• DIRECTIONS
Check the entries below and say how many lines include the word "Ultra". No other text is wanted.

• INFORMATION PROVIDED
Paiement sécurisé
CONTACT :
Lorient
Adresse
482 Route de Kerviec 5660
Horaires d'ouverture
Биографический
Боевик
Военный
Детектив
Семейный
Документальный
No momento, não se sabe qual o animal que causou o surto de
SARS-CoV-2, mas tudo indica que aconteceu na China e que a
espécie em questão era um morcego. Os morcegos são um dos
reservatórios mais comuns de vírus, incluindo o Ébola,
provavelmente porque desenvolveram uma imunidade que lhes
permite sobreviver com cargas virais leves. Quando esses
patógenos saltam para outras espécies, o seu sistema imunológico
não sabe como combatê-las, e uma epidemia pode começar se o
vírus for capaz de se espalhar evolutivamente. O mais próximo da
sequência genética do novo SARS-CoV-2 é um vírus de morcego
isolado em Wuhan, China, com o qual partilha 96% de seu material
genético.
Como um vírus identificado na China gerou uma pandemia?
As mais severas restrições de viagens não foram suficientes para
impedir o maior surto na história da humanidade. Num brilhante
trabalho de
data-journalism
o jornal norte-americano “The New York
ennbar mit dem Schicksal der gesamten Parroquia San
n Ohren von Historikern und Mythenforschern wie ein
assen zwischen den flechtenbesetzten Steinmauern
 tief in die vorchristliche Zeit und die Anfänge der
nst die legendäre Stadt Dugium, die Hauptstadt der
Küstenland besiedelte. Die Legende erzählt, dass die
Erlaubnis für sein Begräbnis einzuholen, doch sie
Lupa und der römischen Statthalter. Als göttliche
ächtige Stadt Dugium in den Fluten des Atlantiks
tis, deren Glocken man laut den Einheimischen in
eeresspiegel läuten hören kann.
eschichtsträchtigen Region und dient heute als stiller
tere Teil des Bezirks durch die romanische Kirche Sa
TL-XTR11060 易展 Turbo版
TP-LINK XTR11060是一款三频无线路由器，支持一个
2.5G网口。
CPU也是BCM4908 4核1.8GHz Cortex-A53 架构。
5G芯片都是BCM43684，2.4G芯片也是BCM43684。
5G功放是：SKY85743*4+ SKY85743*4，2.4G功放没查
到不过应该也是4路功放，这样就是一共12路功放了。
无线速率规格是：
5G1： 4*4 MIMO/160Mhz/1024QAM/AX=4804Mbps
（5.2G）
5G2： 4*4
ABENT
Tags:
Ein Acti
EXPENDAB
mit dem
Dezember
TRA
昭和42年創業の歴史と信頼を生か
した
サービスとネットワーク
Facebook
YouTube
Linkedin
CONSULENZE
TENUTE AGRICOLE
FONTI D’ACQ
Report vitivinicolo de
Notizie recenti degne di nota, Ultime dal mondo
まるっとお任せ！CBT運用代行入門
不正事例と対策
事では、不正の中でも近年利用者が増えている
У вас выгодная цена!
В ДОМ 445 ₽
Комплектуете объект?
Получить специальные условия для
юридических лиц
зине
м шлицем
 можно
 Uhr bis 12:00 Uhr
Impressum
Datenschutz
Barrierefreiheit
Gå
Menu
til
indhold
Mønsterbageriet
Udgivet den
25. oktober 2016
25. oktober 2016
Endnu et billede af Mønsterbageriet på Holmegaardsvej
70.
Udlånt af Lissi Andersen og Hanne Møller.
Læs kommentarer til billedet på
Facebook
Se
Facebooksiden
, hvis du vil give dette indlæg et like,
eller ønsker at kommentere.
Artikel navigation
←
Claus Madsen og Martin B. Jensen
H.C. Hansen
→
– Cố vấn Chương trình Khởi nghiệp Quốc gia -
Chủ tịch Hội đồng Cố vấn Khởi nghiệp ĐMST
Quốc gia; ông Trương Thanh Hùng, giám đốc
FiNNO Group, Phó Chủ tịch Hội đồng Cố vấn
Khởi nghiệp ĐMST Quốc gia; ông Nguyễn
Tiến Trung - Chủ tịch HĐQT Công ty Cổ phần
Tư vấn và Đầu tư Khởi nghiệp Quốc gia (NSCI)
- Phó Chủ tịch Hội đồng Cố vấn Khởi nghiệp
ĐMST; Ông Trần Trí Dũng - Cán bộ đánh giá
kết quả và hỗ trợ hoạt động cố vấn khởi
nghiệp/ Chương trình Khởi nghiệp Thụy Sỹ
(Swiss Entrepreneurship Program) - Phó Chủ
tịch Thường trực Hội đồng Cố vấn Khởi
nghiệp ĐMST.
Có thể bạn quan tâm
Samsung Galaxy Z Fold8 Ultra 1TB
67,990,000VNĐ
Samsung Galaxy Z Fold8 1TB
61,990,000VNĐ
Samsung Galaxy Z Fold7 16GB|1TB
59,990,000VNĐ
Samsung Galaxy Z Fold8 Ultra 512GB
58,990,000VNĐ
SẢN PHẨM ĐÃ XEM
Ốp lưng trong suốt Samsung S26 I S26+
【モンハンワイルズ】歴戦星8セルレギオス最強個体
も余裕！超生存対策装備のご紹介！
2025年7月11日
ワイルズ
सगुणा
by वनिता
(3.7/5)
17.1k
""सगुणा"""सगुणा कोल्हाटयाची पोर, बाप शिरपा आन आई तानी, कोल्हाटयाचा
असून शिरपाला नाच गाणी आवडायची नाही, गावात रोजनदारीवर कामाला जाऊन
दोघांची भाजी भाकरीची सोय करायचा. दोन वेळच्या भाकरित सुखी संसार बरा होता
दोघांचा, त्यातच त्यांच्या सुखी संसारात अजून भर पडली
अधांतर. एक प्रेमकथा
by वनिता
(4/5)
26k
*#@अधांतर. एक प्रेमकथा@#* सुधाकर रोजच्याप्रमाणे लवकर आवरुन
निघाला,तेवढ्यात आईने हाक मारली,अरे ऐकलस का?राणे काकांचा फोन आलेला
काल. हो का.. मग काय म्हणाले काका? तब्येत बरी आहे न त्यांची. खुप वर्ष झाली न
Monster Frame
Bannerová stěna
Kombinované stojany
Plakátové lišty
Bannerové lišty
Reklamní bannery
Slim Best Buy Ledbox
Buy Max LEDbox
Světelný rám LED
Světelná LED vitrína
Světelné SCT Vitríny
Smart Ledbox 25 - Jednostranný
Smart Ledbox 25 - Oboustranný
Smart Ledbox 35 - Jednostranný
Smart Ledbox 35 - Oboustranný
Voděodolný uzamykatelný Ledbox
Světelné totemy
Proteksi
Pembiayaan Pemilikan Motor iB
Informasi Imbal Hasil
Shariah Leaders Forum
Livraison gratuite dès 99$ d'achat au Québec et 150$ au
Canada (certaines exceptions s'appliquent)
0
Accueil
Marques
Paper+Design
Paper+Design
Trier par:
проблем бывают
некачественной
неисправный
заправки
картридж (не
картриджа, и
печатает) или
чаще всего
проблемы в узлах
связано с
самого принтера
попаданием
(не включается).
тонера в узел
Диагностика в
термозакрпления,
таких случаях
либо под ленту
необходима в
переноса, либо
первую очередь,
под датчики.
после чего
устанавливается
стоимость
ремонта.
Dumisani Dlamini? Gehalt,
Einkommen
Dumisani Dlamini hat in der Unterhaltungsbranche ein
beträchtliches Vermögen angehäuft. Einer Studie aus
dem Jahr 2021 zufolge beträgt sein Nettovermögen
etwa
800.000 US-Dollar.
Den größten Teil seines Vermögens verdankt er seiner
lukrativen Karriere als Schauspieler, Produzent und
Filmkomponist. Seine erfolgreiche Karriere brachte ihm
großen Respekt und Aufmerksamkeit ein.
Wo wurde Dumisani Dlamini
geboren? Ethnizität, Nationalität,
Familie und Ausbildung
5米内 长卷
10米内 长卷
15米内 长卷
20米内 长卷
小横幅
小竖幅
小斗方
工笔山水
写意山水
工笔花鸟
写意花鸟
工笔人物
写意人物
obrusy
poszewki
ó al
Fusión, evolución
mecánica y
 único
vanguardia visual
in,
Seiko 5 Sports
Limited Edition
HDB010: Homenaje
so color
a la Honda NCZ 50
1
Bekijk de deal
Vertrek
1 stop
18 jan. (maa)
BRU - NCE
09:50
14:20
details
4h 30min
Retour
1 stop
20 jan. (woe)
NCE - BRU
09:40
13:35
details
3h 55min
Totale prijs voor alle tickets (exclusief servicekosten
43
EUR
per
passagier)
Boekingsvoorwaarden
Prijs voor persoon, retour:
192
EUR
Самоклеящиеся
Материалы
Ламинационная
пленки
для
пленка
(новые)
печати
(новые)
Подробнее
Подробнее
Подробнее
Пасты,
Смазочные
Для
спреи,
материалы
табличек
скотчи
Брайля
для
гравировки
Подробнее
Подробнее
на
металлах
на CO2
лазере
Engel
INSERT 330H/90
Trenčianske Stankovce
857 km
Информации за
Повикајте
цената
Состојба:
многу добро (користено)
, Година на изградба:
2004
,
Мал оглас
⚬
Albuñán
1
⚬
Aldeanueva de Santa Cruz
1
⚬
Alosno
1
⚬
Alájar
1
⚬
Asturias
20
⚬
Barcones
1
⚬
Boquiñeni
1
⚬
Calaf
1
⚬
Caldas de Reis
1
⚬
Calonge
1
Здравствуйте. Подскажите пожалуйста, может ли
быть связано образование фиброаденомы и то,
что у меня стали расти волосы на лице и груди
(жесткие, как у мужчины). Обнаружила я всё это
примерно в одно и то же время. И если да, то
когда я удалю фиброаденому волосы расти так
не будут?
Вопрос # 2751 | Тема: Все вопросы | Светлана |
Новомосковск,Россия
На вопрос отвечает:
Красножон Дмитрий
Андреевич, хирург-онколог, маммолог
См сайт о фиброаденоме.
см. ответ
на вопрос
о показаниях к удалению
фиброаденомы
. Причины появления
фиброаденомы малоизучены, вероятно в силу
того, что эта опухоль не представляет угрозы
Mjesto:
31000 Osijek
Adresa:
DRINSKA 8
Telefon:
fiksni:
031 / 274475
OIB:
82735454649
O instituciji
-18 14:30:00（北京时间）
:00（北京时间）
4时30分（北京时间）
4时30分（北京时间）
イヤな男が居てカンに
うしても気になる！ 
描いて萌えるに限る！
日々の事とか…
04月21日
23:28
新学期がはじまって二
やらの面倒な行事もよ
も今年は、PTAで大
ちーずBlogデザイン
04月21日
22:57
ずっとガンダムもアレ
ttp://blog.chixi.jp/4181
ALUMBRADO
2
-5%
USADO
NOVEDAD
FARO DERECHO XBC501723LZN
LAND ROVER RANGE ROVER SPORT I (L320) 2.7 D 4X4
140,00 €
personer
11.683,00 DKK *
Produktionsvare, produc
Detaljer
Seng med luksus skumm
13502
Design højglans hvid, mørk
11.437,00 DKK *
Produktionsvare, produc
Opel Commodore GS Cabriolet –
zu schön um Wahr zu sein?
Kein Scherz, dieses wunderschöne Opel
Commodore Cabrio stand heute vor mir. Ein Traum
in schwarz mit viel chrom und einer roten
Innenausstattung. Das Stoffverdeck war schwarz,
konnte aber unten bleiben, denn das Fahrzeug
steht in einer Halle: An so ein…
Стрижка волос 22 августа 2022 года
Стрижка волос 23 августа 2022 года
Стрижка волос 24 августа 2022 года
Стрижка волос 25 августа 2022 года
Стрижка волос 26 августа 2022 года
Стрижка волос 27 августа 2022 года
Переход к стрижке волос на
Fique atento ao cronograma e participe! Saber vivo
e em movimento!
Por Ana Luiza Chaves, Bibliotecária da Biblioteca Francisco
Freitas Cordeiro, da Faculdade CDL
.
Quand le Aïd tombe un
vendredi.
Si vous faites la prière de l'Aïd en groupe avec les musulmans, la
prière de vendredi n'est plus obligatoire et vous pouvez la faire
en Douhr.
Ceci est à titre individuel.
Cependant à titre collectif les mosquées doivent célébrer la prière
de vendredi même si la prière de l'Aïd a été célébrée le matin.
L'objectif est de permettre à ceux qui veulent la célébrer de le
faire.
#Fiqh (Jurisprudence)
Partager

• ANSWER SPACE
2